The global interrelation of the economy and cyber operations has led to a landscape with an increasing risk of cyberthreats leading to supply chain compromise. Each organization and individual user can be connected to scores of others, creating a supply chain that is highly complex and difficult to secure.
Managed service providers (MSPs), as third-party companies that can provide the means to infiltrate other organizations, are an appealing target for cyber supply chain attacks. Ensuring the security of any organization requires due diligence in vetting supply chain partners, and this is especially true when it comes to working with MSPs.
Why Cybercriminals Target MSPs
Bad actors see managed service providers as a prime target for attacks due to their prevalence worldwide and their elevated access to their partners’ networks. Many cybercriminals plan their attacks for the highest possible payout, and gaining access to many targets via one attack on an MSP is a large payout for the amount of effort it requires.
Whether their goal is financial gain, data theft, or supply chain disruption, threat actors often find it easier and more lucrative to attack MSPs. These attacks grant them access to other organizations without the need to launch individual attacks on each partner.
Recent Supply Chain Attacks on MSPs
In recent years, cybercriminals have demonstrated their focus on MSPs, with a few high-profile software supply chain attacks affecting MSPs and the software products they use with their customers.
- SolarWinds: In 2020, hackers were able to deploy malicious code via SolarWinds’ monitoring and management software, affecting nearly 18,000 organizations worldwide.
- Kaseya: A vulnerability in Kaseya’s VSA software in 2021 enabled the ransomware group REvil to push an update to many of Kaseya’s customers, including 60 MSPs and over 1,000 companies.
- ConnectWise: Following the discovery of flaws in the remote access platform ScreenConnect, cybercriminals began exploiting the vulnerabilities in large numbers, allowing them to implant malware and steal data.
Major Attack Vectors and Vulnerabilities
The main tactic that cybercriminals use to launch attacks on MSPs is to target the tools and applications that they use, as demonstrated by major software supply chain attacks. These tools, from remote monitoring and management (RMM) to remote access, are often used by many different organizations, so compromising the software can provide a way for bad actors to target a large and complex web of MSPs and connected organizations.
Targeting MSPs also allows cybercriminals to maintain a foothold in an organization to exploit it continually. “It’s unlikely that you will find a service provider on a short-term contract,” explains Ashley Leonard, VP of Product for Syxsense, recently acquired by Absolute Security. The long-term relationship and the trust that clients place in MSPs can cause them to be more complacent regarding MSP security practices.

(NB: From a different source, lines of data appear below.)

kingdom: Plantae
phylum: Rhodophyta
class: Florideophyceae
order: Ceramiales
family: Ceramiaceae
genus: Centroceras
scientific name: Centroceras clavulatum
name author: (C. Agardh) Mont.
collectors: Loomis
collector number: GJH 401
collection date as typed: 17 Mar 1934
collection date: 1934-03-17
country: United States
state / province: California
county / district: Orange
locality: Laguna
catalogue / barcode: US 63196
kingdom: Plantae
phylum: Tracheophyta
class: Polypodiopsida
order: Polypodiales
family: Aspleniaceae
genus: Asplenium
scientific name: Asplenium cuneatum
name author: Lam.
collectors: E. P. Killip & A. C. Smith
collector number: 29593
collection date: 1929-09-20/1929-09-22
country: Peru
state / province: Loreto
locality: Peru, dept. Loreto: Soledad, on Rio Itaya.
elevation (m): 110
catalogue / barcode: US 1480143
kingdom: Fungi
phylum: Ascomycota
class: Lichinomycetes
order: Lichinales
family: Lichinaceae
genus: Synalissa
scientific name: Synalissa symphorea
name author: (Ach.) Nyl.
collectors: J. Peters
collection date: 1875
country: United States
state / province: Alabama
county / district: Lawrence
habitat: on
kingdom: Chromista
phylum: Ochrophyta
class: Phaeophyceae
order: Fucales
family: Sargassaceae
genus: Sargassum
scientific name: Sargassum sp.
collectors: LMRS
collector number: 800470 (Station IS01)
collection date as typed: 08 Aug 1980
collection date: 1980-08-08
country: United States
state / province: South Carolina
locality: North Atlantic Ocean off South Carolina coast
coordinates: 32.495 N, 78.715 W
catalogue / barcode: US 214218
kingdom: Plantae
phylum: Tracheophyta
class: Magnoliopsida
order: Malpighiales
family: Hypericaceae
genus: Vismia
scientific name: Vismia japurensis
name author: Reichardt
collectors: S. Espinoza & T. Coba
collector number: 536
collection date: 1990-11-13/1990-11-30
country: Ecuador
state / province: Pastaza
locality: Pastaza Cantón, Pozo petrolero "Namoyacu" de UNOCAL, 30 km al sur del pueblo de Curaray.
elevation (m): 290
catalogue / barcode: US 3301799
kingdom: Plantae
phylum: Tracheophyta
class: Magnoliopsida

Best Practices for Securing MSP Relationships
To secure MSP relationships and protect against attacks on the cyber supply chain, it is crucial for organizations to be rigorous and do their due diligence not just in forming an MSP partnership, but in maintaining it. Leonard recommends that businesses conduct a thorough examination of an MSP’s security practices, from their security frameworks and incident response plans to security assessments of the tools and applications they use.
As the relationship goes on, organizations should continue to evaluate and enforce their MSP’s security. Using continuous monitoring, compliance reporting, and audit checks, organizations can regularly check that their MSPs are employing sufficient security measures and meeting any applicable regulatory requirements, such as PCI DSS or HIPAA.
Implementing Third-Party Risk Management Strategies
A third-party risk management (TPRM) strategy is a way for an organization to identify and mitigate risks associated with any third-party partners, including MSP relationships. Supply chain risk management (SCRM) is one aspect of TPRM that applies specifically to mitigating threats to the supply chain.
Implementing effective TPRM/SCRM measures and policies in an organization includes a range of responsibilities and considerations. Organizations may benefit from using a TPRM framework like NIST SP 800-161 or the Shared Assessments framework to direct their efforts and ensure they are addressing all of the necessary areas. These frameworks outline the process of implementing TPRM strategies, from the fundamentals of third-party risks to the details of contract management and monitoring.